I rarely precast, and this is no exception. I have four boys in the class of five, so I wind up writing every character with male pronouns knowing one will change. This is also useful in the devising process, as the role belongs to the play, not the actor. Some of my students are LGBTQ+, an element that they and I want to bake in to their roles, but an element that I know to hold off until the re-write.
The play is nearly finished, and I share the script with the students. Their enthusiasm is… quiet. We do auditions, but after warm-ups our 50 minute classes make this virtually impossible. I decide to do something a bit dangerous: I have them rank their personal preferences. The theory is that a) I can tailor the script to them after casting, so it’s not about having a perfect fit, and b) every bit of enthusiasm is vital to this process, the play will live or die by the energy they put in, and casting based on preference will give us the greatest chance of enthusiasm.
It works.
There are some idiosyncrasies. For one, I cast the role with the most scenes to the actor who is in an RV heading to California. My actor who is best at physical acting is largely a voice. And yet, whenever I give the students the option for more rehearsal, they go for it.
Part 4: Tech Week and the Performance
Tech is hell. The traditional headaches are non-existent – my tech students send the actors their costumes and props and lights and makeup well before they’re needed, and I jerry rig a sound set-up. It’s the internet, them’s the problem. The internet is fussy for two of the actors, and for me, too. We’re using a program that has great camera resolution, even for the rickety Chromebooks (something that thwarts Zoom), but needs more bandwidth than the actors’ families have available during the rehearsals. I create three or four backup plans if the live performance should buzz out.
“Lexington, if the internet fails, you jump in and improvise a Drama Llama episode for the Public Access Portland. It doesn’t matter where in the script we are.”

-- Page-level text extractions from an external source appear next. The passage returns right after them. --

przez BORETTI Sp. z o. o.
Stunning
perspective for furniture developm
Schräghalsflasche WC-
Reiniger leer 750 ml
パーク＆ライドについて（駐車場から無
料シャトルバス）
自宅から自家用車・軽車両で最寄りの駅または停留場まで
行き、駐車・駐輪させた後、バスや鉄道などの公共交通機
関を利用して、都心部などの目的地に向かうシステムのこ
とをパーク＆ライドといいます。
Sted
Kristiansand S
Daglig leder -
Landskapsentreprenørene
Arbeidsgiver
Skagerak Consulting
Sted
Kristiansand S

Fortunately, the kids know their characters so well that when hiccups happen, they’re prepared.
We perform.
The internet holds.
We’re live, focused, and the audience is blowing up the chat. Every mistake reminds us that it’s live, and the last performance is nearly flawless. For the first time in months, it feels like pre-pandemic theatre.

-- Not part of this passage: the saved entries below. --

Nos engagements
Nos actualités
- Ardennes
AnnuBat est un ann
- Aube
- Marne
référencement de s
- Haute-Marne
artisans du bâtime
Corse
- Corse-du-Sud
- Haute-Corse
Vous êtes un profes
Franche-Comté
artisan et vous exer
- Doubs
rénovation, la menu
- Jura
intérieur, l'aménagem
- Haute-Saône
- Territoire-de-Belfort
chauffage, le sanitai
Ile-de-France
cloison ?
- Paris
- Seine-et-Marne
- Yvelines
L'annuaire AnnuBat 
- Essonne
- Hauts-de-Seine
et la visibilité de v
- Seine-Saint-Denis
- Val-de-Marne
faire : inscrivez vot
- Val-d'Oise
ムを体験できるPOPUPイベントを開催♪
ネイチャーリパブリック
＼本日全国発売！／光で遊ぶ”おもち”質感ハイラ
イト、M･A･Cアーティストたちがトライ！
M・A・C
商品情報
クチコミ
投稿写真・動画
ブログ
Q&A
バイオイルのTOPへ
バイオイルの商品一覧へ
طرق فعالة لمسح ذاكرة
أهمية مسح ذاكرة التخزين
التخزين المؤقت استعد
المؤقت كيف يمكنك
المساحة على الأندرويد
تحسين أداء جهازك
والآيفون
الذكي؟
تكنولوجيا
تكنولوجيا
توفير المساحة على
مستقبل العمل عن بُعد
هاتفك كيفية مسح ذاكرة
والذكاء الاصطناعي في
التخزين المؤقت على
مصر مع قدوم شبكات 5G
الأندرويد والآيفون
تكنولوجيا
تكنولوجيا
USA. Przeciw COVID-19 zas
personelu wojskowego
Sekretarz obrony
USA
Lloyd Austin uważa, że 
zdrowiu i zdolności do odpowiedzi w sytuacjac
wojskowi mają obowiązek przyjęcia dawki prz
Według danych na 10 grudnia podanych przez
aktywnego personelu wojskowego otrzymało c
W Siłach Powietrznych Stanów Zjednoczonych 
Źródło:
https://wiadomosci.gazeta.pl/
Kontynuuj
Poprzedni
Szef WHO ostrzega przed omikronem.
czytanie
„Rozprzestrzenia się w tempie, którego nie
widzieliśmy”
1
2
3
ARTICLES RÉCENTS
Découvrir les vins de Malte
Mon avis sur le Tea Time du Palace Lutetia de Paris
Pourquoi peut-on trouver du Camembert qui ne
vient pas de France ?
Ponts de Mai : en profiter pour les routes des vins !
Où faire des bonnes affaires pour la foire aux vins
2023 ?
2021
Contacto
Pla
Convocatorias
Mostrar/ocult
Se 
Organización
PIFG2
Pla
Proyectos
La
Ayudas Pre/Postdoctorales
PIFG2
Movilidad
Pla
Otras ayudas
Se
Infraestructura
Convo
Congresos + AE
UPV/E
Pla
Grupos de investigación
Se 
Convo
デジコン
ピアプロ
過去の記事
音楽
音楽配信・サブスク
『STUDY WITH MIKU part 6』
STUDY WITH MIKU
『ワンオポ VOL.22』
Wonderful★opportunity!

People who have never seen my work with teens catch the show. Grandparents watch it. Out of state cousins and friends. Artists and writers. Teens in theatre programs. We have a bigger audience than anything we’ve ever done.
And then we rest.

In ten years time, I probably won’t have too many productions of The Secret Lives of Gamers and Dead Astronauts. High schools don’t often need small cast plays. But I will still have the Youtube recording of this production, a special one. A play that meant the world to me.
And one that I hope helps others make their own work in this weird time.